= Carolyn Ren =

Chinese-Canadian microfluidics researcher

Carolyn L. Ren is a Chinese-Canadian researcher in microfluidics. She holds a tier 1 Canada Research Chair in Microfluidic Technologies as a professor at the University of Waterloo, in the Department of Mechanical and Mechatronics Engineering, where she directs the Waterloo Microfluidics Laboratory.
She has also founded multiple spinoff companies to commercialize her research discoveries.

==Education and career==
Ren graduated from the Harbin Institute of Technology with a bachelor's degree in thermal engineering in 1992, and continued at the Harbin Institute of Technology for a master's degree in 1995. After working for four years as a lecturer in power engineering at the Dalian University of Technology, she came to Canada for doctoral study in mechanical engineering, completing her Ph.D. in 2004 at the University of Toronto.

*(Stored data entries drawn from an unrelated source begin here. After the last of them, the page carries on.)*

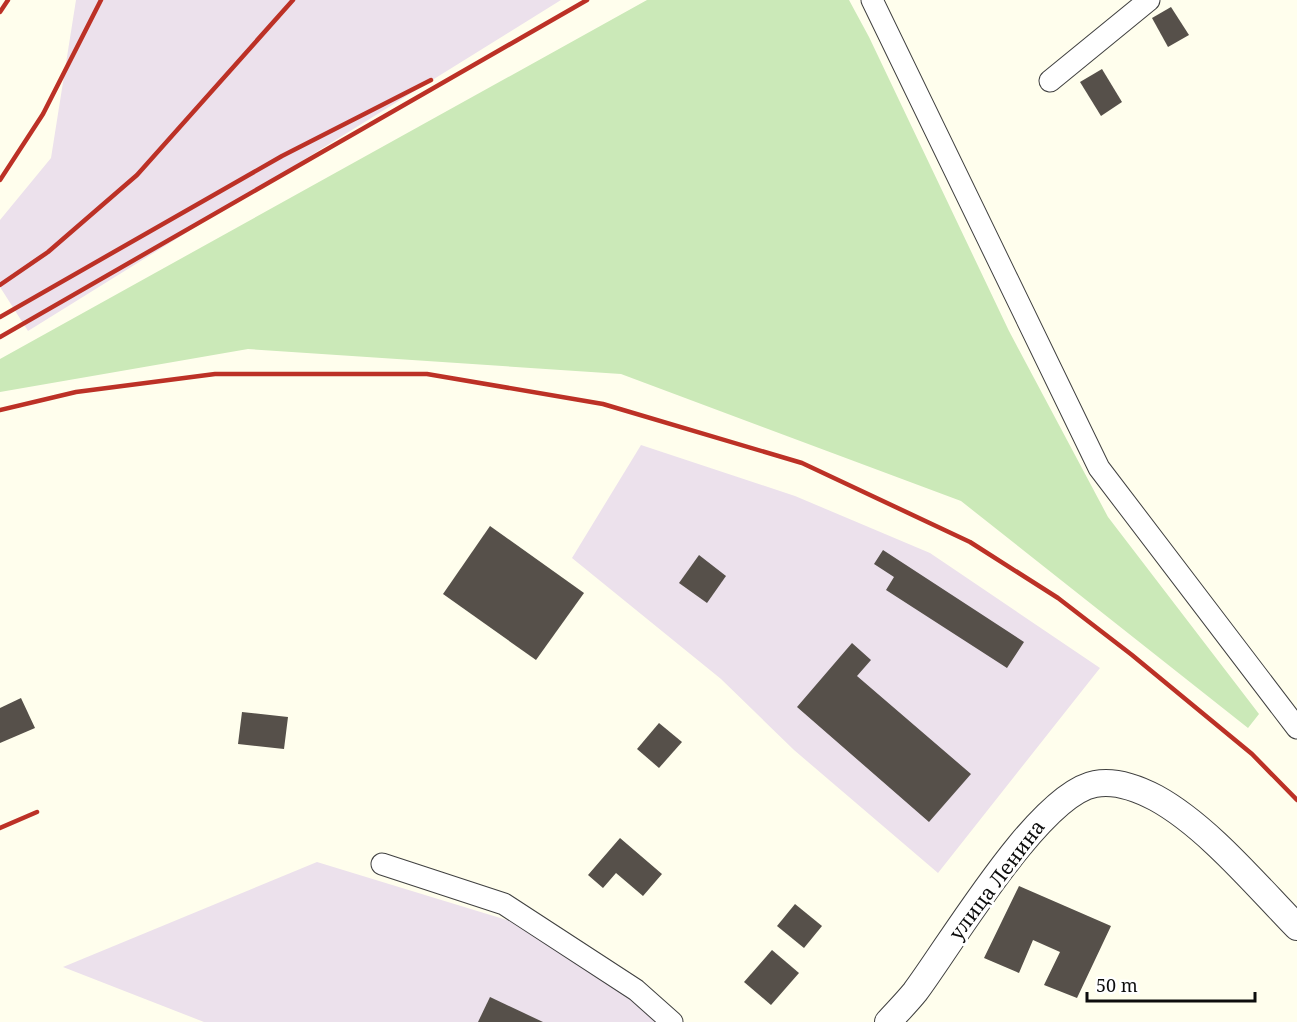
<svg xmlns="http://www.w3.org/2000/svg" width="1297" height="1022" font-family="'Noto Serif',serif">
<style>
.industrial{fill:#ece1ec}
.green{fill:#cbe9b8}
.building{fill:#56504a}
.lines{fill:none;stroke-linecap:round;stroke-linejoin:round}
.minor-casing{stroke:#404040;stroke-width:23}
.tertiary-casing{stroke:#404040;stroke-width:28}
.minor{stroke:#fff;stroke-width:21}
.tertiary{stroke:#fff;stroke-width:26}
.rail{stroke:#bc3126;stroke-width:4.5}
.labels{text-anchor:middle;stroke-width:6;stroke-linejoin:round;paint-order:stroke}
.street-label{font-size:20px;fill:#0d0d0d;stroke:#fff}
</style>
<rect width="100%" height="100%" fill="#fffeed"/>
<!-- industrial -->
<g class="industrial">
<path d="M 76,0 L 561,0 L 28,331 L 0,287 L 0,220 L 51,158 Z"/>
<path d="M 641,445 L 795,496 L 930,553 L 1100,668 L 938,873 L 794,750 L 721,679 L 572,558 Z"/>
<path d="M 317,862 L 549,933 L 662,1022 L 204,1022 L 63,967 Z"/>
</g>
<!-- green -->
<path class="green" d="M 647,0 L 849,0 L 869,37 L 1009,331 L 1108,517 L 1259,714 L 1248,728 L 961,501 L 621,374 L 248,349 L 0,392 L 0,359 Z"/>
<!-- building -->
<g class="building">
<path d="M 1171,7 L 1189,35 L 1168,47 L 1152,18 Z"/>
<path d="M 1102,69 L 1122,102 L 1101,116 L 1080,82 Z"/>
<path d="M 490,526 L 584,593 L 536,660 L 443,594 Z"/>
<path d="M 883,550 L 1024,642 L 1007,668 L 886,590 L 894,577 L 874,564 Z"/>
<path d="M 699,555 L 726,576 L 707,603 L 679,583 Z"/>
<path d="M 852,643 L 871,660 L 857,676 L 971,774 L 929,822 L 797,707 Z"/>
<path d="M 21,698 L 35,728 L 0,743 L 0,708 Z"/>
<path d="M 242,712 L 288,717 L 284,749 L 238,744 Z"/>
<path d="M 659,723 L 682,742 L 659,768 L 637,749 Z"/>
<path d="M 620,838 L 662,874 L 643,896 L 616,873 L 603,888 L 588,875 Z"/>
<path d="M 1019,886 L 1111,926 L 1077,998 L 1044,985 L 1060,952 L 1033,940 L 1019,973 L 984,958 Z"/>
<path d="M 795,904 L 822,926 L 804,948 L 777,926 Z"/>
<path d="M 772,950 L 799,973 L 771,1005 L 744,982 Z"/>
<path d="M 490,997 L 543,1022 L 478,1022 Z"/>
</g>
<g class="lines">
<defs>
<g id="minor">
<path d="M 872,0 L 1099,468 L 1297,728"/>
<path d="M 1050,81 L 1149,0"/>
<path d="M 382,864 L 504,904 L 636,990 L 672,1022"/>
</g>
<path id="tertiary" d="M 888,1022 C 897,1012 907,1002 915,992 C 951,944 1039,794 1095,784 C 1115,780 1139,789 1156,798 C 1207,826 1256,885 1297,927"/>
</defs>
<!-- minor casing -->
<use href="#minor" class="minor-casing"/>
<!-- tertiary casing -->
<use href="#tertiary" class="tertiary-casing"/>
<!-- minor -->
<use href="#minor" class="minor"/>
<!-- tertiary -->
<use href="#tertiary" class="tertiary"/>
<!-- rail -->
<g class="rail">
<path d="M 0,12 L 8,0"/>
<path d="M 0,180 L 43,114 L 101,0"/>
<path d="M 0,285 L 48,252 L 137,175 L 293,0"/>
<path d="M 0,317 L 282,156 L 431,80"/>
<path d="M 0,337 L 587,0"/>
<path d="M 0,410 L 76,392 L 215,374 L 427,374 L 603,404 L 802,463 L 970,542 L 1058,598 L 1132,655 L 1252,754 L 1297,800"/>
<path d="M 0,828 L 37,812"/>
</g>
</g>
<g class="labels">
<!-- street labels -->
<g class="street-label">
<text transform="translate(997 880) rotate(-53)" y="7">улица Ленина</text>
</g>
</g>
<!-- scale -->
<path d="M1087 992v9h168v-9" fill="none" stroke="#0d0d0d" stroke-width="3"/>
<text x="1096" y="992" font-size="18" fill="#0d0d0d" stroke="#ffffff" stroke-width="4.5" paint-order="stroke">50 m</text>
</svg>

She joined the Department of Mechanical and Mechatronics Engineering as an assistant professor in 2004, and was tenured as an associate professor there in 2010. She is also the co-founder of four spinoff companies, including Advanced Electrophoresis Solutions Limited, QuantWave Technologies Incorporated, and Air Microfluidics.

==Recognition==
Ren is a 2004 recipient of the Canada Foundation for Innovation Award, a 2007 recipient of the Early Research Award of the Government of Ontario, and a 2010 recipient of the Engineering Research Excellence Award of the University of Waterloo.

After previously holding a tier 2 Canada Research Chair in Lab-on-Chip Technology, from 2009 to 2014, Ren was given the tier 1 Canada Research Chair in Microfluidic Technologies in 2022.

Ren was elected as a Fellow of the Canadian Society of Mechanical Engineering in 2012. She was named to the College of New Scholars of the Royal Society of Canada in 2018, elected to the Canadian Academy of Engineering in 2023, and to the Engineering Institute of Canada in 2024.